--- SUPPLIED MATERIAL Enclosed Below ---

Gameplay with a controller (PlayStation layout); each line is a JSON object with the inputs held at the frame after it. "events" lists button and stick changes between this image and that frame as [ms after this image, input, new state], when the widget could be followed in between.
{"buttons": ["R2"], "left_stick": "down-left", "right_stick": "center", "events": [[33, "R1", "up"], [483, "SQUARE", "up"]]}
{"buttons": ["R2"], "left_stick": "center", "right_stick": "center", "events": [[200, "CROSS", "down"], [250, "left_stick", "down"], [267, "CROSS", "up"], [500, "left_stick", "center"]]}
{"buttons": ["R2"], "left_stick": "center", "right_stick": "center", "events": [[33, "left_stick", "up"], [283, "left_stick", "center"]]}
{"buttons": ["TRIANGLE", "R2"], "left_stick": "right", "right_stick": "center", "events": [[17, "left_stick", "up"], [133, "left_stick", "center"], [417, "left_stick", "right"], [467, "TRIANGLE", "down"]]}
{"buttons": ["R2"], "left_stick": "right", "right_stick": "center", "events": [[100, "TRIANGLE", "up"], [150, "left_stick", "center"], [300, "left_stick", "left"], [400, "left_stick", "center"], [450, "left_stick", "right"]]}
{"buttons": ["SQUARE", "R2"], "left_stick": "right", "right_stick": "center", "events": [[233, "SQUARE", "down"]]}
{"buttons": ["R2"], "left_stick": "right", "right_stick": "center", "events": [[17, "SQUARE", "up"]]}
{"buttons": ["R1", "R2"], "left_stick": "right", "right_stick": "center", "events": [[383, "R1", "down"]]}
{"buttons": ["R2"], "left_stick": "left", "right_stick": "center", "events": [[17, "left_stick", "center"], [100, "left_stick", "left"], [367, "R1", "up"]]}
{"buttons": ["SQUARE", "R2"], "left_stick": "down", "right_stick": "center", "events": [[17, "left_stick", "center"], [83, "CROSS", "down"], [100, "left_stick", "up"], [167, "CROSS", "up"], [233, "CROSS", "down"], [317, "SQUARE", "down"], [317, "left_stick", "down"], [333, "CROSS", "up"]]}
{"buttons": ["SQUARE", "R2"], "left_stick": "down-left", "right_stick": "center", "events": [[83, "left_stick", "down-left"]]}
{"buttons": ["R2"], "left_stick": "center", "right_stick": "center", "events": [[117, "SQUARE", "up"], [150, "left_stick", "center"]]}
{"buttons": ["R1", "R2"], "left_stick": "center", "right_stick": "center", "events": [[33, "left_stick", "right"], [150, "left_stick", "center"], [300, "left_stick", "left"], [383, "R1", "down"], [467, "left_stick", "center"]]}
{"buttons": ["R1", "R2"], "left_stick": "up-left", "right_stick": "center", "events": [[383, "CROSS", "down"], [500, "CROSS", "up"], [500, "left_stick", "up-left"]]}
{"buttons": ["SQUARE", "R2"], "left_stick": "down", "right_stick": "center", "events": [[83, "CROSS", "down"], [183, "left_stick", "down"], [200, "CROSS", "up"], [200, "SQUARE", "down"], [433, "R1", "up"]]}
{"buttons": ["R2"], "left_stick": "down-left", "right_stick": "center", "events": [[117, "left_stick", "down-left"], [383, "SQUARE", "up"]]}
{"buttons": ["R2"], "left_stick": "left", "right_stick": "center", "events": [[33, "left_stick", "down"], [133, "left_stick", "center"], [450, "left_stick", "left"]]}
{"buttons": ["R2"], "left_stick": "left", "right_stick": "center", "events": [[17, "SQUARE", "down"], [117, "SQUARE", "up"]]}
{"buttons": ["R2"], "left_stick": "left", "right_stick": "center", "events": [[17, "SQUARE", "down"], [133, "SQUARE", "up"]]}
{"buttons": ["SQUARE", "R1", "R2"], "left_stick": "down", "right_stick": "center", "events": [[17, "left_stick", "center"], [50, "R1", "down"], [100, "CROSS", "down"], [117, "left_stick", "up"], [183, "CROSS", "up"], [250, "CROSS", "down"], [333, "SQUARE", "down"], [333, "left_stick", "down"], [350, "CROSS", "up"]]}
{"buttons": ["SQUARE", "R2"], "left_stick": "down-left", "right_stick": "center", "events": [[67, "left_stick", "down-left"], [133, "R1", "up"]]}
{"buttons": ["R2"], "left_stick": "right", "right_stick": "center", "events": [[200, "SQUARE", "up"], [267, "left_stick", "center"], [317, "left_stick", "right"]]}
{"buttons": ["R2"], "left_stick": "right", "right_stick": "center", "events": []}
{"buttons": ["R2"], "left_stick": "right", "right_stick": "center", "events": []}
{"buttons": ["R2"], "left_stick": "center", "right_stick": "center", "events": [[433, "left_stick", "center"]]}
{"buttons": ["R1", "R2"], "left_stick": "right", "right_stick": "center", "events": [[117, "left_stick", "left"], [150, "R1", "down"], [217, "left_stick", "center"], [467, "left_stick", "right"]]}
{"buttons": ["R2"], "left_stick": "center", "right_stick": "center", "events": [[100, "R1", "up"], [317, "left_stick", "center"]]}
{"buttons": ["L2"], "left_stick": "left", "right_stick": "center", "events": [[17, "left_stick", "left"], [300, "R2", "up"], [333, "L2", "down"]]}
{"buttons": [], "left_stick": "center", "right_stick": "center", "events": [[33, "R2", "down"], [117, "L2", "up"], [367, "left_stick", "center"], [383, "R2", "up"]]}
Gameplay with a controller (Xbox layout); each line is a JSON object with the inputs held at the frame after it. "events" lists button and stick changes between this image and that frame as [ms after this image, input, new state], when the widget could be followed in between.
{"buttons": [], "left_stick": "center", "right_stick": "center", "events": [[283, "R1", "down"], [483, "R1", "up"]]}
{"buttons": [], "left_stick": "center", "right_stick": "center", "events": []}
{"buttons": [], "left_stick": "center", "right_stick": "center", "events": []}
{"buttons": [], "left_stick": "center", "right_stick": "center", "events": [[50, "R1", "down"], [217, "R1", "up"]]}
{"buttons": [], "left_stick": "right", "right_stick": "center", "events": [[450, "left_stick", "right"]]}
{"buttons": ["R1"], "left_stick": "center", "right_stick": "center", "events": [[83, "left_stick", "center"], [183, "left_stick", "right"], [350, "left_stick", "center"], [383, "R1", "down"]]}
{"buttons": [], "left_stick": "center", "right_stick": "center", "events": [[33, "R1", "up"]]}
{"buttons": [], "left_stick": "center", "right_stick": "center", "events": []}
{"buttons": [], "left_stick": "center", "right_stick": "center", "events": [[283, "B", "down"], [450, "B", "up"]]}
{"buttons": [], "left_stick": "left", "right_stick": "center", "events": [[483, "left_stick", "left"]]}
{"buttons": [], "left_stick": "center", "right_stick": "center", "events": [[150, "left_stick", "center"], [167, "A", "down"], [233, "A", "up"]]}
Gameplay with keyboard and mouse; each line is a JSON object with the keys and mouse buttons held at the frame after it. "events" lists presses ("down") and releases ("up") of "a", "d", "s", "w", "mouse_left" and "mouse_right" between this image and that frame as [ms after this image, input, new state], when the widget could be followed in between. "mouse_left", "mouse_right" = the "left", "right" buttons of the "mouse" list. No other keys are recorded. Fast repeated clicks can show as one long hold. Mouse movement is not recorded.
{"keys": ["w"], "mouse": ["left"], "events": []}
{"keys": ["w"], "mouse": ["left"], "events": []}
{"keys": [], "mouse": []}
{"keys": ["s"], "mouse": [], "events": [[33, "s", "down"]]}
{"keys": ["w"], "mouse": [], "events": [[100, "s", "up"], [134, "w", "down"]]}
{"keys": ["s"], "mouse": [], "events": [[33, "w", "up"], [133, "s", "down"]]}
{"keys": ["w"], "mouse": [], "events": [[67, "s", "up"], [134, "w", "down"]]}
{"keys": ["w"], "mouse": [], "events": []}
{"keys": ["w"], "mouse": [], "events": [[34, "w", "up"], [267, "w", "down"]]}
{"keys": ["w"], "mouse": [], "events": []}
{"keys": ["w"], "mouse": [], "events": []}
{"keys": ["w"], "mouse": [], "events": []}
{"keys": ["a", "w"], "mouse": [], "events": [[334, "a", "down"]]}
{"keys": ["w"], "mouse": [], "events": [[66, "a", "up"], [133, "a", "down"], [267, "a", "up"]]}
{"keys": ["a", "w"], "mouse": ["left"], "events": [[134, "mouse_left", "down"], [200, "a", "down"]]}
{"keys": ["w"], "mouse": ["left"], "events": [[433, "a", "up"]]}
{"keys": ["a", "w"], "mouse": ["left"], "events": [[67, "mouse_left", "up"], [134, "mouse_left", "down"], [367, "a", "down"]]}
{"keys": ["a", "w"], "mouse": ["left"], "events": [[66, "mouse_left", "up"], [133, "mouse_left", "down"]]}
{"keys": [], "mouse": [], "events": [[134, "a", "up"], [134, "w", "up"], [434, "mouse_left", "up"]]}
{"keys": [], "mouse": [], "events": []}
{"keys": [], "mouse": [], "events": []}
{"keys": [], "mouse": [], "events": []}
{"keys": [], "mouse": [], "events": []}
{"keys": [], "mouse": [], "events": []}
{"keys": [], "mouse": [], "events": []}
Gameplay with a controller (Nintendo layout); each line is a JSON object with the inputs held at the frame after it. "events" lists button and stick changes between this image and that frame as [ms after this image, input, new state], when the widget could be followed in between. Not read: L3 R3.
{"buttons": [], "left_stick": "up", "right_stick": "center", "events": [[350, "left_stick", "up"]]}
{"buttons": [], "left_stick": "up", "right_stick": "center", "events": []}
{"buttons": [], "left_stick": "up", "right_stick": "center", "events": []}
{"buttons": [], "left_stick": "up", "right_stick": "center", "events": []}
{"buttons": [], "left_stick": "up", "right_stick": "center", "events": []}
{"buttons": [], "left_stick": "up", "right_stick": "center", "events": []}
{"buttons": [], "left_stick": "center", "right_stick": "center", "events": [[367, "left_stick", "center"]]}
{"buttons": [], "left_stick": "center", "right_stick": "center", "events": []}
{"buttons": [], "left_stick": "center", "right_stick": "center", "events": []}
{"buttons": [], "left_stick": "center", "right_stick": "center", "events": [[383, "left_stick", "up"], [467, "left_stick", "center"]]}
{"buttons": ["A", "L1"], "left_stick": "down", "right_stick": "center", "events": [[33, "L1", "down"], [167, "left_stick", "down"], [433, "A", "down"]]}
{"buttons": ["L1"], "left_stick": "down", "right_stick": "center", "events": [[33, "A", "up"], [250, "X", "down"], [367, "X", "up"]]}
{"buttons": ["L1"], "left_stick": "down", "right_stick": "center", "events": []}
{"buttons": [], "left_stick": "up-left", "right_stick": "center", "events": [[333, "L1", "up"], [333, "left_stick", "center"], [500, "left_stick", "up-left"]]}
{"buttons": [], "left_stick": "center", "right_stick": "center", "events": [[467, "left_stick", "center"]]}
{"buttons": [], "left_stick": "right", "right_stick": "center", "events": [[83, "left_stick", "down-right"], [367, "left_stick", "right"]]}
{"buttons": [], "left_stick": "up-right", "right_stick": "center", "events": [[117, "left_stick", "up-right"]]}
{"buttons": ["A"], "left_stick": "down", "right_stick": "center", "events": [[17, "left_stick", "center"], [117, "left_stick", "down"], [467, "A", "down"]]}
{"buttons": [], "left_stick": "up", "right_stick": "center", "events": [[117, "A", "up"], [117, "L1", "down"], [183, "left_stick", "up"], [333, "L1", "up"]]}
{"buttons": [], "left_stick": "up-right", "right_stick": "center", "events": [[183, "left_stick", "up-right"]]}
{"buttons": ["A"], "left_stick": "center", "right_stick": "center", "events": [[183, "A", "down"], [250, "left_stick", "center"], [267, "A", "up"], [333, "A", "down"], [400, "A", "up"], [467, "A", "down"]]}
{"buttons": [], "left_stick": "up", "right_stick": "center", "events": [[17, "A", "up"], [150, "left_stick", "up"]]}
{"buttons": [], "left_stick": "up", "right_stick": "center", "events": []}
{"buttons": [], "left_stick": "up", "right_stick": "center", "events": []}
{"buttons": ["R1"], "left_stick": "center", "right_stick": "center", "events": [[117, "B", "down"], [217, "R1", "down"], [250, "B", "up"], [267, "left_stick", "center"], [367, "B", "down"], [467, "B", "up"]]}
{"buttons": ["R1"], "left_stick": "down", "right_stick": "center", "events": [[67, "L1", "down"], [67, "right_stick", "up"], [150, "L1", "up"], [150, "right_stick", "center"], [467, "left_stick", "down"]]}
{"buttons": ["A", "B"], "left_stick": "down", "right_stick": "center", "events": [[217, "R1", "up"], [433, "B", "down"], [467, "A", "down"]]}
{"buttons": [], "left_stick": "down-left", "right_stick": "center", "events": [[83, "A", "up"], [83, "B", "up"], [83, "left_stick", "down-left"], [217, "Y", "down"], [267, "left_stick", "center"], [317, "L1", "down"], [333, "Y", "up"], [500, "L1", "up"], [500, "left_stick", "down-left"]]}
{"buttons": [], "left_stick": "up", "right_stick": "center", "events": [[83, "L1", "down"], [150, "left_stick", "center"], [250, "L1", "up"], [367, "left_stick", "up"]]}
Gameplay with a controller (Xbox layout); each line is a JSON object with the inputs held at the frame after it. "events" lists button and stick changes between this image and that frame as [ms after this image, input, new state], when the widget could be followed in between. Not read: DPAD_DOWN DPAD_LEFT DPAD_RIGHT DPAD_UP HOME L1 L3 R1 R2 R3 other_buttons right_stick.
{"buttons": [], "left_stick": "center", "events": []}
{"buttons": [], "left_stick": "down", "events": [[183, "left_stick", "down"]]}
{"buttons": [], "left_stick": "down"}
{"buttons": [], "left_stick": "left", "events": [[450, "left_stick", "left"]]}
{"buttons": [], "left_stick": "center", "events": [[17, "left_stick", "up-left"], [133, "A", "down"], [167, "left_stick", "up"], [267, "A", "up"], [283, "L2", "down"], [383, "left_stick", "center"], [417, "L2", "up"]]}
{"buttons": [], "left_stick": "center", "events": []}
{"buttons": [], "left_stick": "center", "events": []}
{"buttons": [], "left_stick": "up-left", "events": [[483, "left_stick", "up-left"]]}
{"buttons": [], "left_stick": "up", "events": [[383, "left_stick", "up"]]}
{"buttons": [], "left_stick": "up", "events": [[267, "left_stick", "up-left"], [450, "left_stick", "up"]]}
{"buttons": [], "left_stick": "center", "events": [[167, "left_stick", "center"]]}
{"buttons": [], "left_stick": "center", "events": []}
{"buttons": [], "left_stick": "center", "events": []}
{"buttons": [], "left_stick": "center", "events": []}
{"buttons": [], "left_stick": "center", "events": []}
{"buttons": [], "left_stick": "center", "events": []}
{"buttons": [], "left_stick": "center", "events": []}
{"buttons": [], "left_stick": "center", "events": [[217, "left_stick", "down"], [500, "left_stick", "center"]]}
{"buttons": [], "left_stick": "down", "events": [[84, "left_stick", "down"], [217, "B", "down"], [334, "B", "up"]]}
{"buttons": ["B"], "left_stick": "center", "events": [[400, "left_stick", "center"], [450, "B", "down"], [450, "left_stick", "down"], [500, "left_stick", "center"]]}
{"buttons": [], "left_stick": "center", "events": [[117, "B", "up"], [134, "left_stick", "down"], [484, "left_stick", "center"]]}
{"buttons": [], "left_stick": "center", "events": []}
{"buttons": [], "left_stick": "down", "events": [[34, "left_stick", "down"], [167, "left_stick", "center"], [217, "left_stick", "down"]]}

--- End of Enclosed SUPPLIED MATERIAL ---

**YOUR GOAL:**
Check each line above for the string "object" and report how many lines have it, giving only the number.

**WRITTEN ANSWER:**
5